_TASK BRIEF_
Which lines in the items below contain the word "качества"? Gather and copy out every one of them, treating uppercase and lowercase as different.

== RECORDS FOR THIS TASK ==

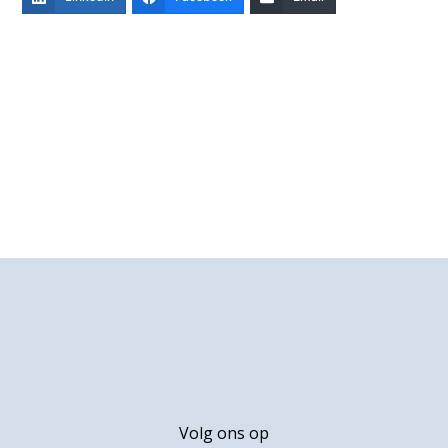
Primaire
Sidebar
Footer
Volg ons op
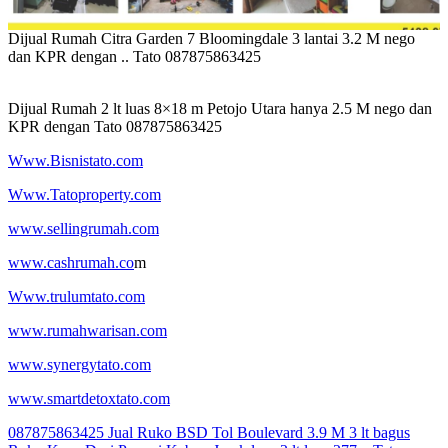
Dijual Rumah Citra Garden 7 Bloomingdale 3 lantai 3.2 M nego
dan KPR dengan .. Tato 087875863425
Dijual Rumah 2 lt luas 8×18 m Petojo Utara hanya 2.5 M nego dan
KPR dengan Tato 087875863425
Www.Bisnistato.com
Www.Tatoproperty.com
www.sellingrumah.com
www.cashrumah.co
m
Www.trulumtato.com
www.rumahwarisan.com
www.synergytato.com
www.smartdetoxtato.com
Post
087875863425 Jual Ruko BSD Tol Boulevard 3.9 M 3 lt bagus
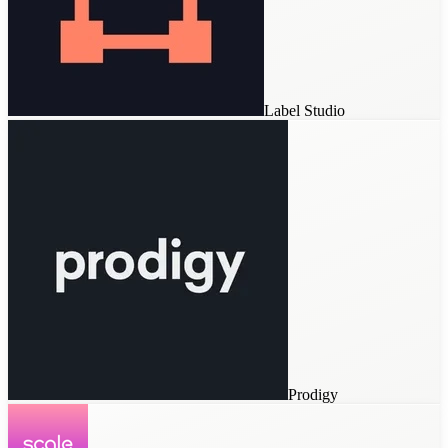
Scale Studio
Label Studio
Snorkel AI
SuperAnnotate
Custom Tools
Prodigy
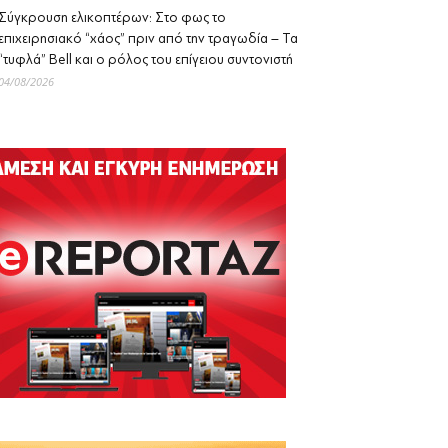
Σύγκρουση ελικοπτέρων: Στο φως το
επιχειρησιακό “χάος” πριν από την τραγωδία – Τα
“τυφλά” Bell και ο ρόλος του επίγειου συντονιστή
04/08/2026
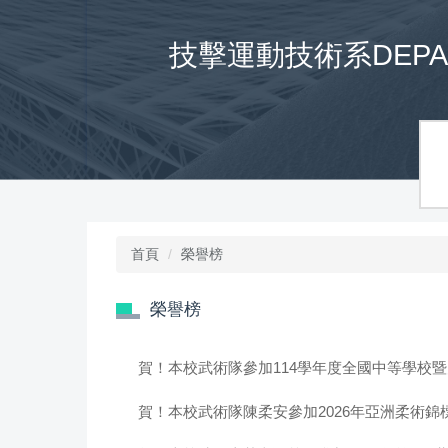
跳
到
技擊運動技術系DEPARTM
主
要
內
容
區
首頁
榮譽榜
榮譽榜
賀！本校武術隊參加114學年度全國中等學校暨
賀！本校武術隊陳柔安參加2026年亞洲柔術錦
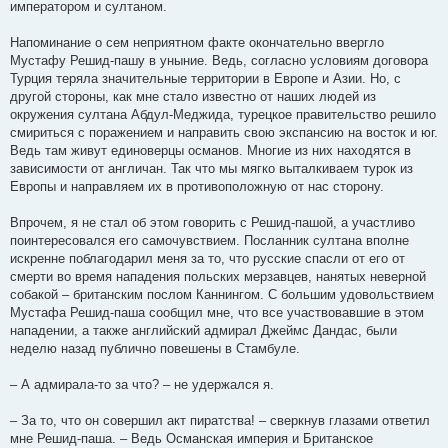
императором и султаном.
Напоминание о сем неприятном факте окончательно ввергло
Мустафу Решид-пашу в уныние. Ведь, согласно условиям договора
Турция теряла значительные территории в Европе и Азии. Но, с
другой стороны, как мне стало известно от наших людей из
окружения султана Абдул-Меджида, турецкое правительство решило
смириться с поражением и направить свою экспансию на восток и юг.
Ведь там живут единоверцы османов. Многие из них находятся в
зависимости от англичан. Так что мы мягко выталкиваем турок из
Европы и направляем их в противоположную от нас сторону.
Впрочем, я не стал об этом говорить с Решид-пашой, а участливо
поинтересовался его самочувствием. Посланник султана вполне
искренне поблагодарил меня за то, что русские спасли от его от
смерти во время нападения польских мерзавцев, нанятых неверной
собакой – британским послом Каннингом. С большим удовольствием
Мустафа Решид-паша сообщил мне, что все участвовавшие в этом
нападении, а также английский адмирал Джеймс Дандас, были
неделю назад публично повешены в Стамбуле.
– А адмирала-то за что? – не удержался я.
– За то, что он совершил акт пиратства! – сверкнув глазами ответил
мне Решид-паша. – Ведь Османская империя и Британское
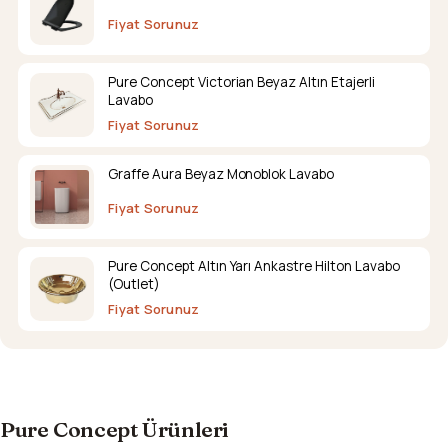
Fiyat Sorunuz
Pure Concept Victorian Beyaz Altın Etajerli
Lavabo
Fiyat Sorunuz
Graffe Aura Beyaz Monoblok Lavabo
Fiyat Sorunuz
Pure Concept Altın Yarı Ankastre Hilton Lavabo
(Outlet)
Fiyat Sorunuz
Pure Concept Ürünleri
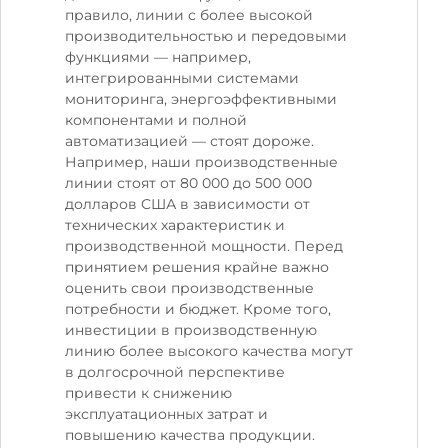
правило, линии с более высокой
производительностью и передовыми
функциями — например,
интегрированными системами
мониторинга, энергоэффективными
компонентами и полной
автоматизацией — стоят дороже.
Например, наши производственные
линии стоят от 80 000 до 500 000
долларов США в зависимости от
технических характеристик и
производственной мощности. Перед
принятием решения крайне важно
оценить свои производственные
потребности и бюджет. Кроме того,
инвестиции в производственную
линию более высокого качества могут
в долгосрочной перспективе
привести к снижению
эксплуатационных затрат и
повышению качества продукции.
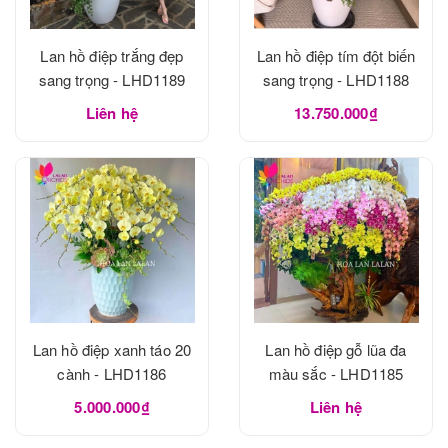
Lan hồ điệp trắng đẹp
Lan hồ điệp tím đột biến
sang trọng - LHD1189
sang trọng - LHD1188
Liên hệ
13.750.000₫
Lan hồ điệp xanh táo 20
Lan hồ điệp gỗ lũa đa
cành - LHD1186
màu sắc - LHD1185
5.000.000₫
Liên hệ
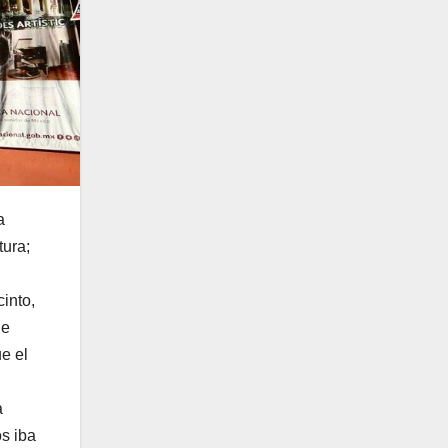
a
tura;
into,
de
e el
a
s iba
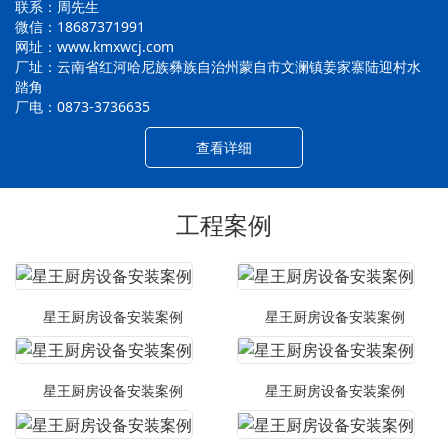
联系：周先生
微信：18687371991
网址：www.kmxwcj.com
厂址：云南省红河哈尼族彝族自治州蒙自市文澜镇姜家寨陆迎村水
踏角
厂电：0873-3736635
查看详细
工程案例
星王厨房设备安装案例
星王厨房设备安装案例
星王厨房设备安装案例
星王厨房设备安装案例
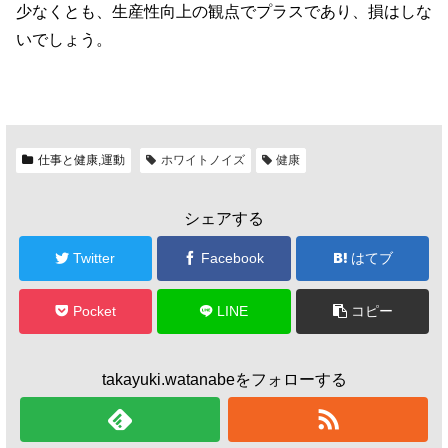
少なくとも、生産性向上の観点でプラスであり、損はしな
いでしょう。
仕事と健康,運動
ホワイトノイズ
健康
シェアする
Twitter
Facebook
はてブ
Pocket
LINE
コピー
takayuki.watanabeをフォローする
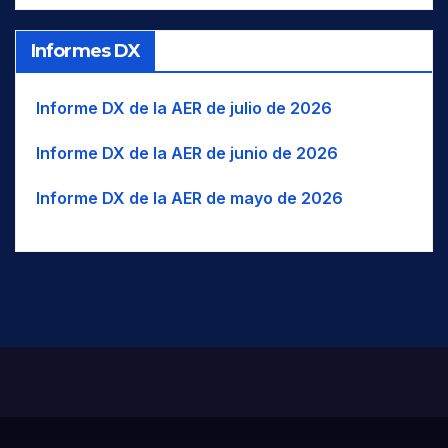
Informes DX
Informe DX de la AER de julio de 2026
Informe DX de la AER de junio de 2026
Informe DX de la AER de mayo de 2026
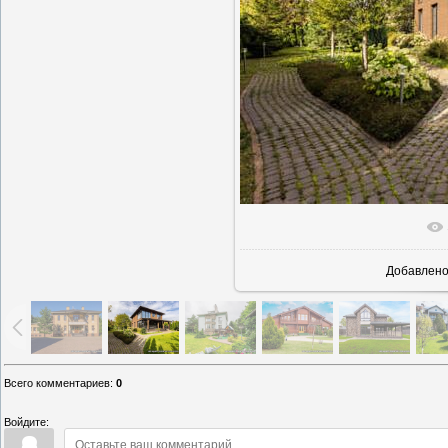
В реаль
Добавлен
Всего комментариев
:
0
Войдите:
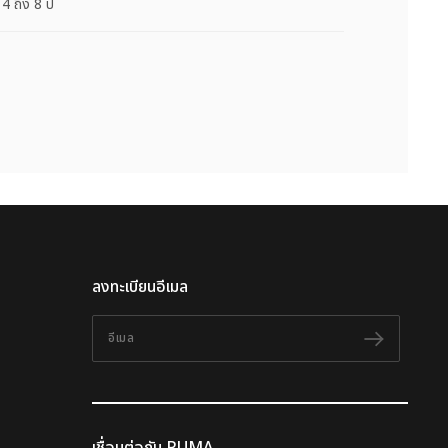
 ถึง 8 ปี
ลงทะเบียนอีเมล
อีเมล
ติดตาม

===
== RECORDS FOR THIS TASK ==

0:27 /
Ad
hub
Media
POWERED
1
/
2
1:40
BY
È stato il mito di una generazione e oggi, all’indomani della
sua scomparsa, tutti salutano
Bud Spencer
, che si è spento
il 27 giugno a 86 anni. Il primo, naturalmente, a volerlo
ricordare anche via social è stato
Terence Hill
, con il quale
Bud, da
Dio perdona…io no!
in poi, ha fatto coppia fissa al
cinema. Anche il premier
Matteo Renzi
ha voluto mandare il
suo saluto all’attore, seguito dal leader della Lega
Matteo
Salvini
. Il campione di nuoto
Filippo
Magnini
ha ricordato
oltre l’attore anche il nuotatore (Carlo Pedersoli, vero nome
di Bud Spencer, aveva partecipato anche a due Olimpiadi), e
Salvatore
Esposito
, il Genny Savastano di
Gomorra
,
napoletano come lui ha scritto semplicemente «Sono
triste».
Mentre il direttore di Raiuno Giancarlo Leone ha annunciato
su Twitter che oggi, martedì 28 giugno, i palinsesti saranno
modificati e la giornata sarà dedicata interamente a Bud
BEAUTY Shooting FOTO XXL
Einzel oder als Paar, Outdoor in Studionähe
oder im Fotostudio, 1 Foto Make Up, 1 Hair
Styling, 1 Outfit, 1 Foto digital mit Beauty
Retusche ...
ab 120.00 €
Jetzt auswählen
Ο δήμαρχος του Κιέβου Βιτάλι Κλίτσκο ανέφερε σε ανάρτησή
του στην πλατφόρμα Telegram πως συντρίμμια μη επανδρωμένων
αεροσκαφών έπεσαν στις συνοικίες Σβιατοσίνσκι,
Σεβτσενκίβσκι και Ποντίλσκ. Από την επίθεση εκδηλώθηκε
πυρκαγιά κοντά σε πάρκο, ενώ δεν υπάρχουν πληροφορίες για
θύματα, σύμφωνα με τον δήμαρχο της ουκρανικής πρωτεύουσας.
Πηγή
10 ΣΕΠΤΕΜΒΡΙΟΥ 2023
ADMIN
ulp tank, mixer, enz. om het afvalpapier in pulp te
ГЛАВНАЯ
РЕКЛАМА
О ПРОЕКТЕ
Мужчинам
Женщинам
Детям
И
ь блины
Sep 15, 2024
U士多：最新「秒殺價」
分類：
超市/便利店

===

_SOLUTION TO THIS EXERCISE_
линию более высокого качества могут
повышению качества продукции.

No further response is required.